- Exercise directions -
The reply must be the number of lines in the following material that include the word "Jakie", and nothing more.

[Information shown — start]

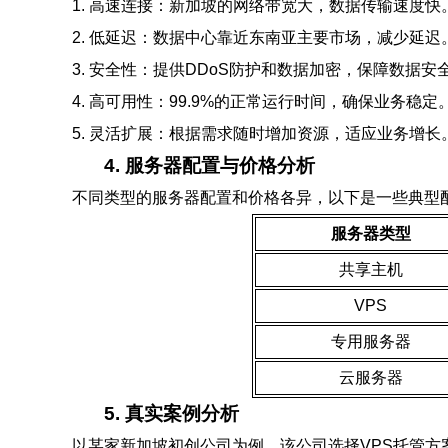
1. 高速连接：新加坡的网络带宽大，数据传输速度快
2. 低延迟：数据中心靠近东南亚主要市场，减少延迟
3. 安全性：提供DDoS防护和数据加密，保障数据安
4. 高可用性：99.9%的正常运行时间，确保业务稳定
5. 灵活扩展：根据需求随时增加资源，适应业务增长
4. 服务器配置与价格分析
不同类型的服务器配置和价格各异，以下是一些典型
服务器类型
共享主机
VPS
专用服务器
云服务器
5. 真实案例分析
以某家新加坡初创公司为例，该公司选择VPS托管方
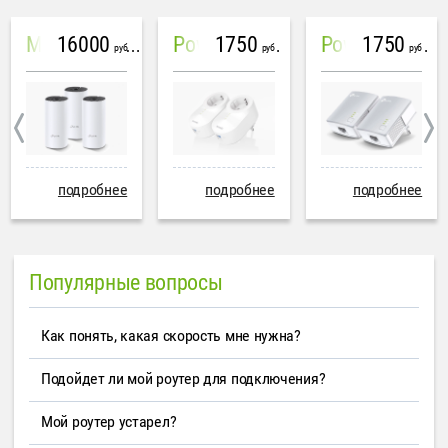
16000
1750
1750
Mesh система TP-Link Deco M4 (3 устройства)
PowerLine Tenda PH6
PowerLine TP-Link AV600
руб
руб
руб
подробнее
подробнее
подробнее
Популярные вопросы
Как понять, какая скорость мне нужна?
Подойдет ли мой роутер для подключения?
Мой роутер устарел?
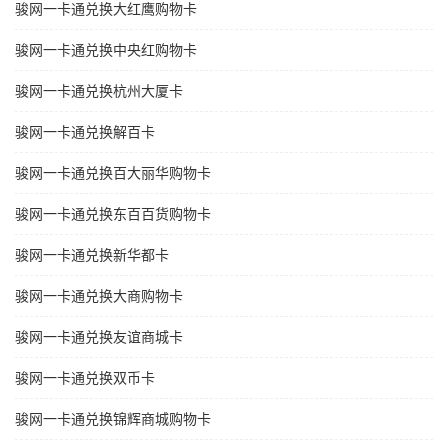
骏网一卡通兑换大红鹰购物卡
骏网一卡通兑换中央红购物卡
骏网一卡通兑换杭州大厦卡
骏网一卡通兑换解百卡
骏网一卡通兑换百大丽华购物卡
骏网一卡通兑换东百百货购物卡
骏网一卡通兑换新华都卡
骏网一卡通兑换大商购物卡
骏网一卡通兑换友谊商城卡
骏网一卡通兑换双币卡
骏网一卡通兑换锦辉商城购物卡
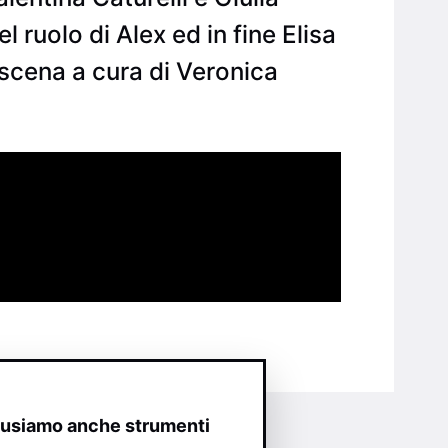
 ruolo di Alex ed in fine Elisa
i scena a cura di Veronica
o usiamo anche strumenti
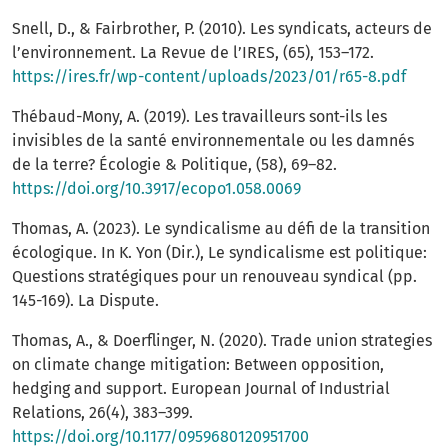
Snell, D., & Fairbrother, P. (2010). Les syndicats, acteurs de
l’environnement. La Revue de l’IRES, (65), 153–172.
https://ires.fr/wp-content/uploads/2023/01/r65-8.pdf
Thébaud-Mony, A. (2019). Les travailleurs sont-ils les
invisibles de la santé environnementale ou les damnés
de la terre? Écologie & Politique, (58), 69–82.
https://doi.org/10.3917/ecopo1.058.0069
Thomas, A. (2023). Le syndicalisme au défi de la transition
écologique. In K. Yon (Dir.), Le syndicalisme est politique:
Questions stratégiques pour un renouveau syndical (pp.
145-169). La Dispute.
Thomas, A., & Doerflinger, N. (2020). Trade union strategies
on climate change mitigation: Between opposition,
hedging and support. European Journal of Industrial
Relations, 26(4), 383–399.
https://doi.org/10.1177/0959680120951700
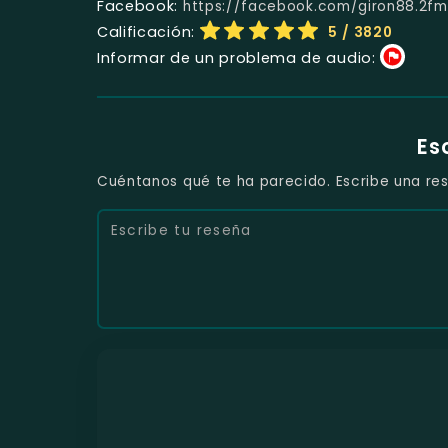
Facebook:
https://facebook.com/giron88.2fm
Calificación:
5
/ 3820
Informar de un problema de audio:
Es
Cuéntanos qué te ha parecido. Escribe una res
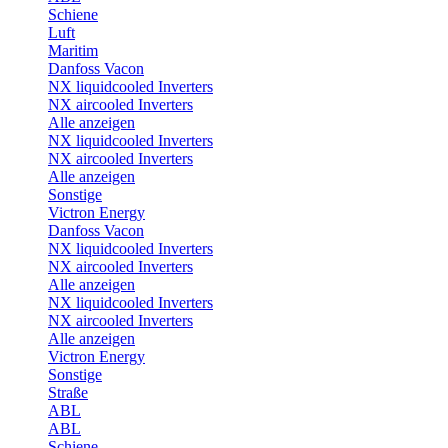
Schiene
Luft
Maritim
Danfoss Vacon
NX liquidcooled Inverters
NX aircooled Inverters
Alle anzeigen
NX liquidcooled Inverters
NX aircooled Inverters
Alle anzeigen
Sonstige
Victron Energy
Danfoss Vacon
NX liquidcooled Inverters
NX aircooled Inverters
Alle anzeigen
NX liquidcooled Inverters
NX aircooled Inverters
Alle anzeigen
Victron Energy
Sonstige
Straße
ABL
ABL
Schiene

[Information shown — finish]
[Information shown — start]

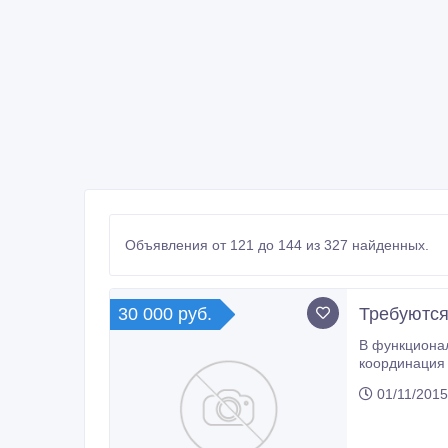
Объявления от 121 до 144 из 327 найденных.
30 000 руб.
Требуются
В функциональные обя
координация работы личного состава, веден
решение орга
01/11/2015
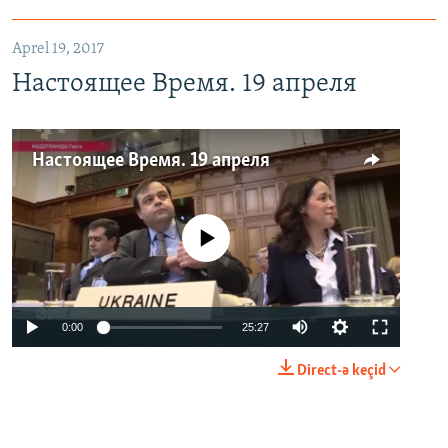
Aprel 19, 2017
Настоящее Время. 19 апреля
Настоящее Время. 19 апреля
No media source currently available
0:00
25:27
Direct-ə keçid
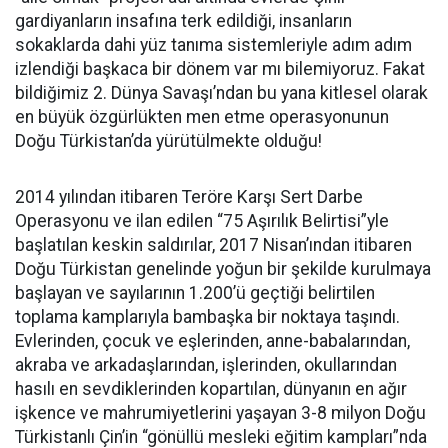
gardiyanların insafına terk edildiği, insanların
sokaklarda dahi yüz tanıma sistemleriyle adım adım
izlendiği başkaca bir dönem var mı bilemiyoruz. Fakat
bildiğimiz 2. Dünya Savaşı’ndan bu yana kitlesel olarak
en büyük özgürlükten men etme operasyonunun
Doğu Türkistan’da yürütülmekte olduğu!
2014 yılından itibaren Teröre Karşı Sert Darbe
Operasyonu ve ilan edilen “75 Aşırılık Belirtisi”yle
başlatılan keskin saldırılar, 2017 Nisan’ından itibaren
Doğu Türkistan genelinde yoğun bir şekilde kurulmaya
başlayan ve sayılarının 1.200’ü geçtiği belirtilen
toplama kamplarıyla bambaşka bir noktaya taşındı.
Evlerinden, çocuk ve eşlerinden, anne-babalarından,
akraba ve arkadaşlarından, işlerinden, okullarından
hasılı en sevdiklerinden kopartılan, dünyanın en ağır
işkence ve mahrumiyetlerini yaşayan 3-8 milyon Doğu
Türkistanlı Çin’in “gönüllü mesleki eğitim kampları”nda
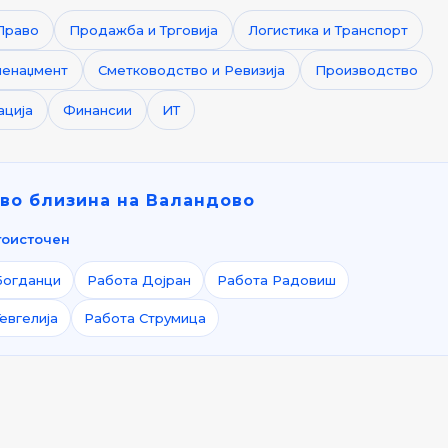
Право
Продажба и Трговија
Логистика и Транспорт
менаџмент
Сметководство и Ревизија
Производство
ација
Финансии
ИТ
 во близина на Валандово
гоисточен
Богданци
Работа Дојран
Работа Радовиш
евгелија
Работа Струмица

[Information shown — finish]
[Information shown — start]

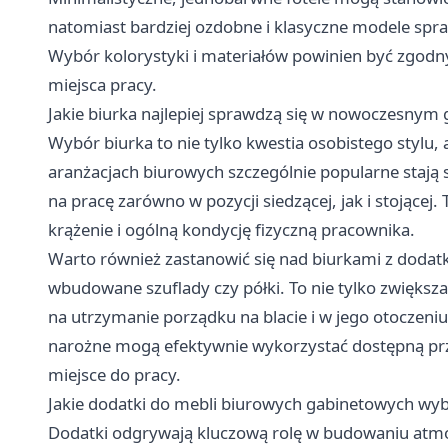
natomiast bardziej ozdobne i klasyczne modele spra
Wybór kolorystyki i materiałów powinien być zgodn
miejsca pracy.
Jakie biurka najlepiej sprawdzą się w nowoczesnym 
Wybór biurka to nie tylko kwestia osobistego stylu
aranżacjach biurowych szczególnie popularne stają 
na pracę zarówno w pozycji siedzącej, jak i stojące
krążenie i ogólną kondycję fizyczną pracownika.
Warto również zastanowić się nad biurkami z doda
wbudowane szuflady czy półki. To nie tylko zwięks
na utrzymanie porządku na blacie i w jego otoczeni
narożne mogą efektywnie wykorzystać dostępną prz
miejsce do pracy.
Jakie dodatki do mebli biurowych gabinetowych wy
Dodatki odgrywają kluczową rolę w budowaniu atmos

[Information shown — finish]

- Answer section -
2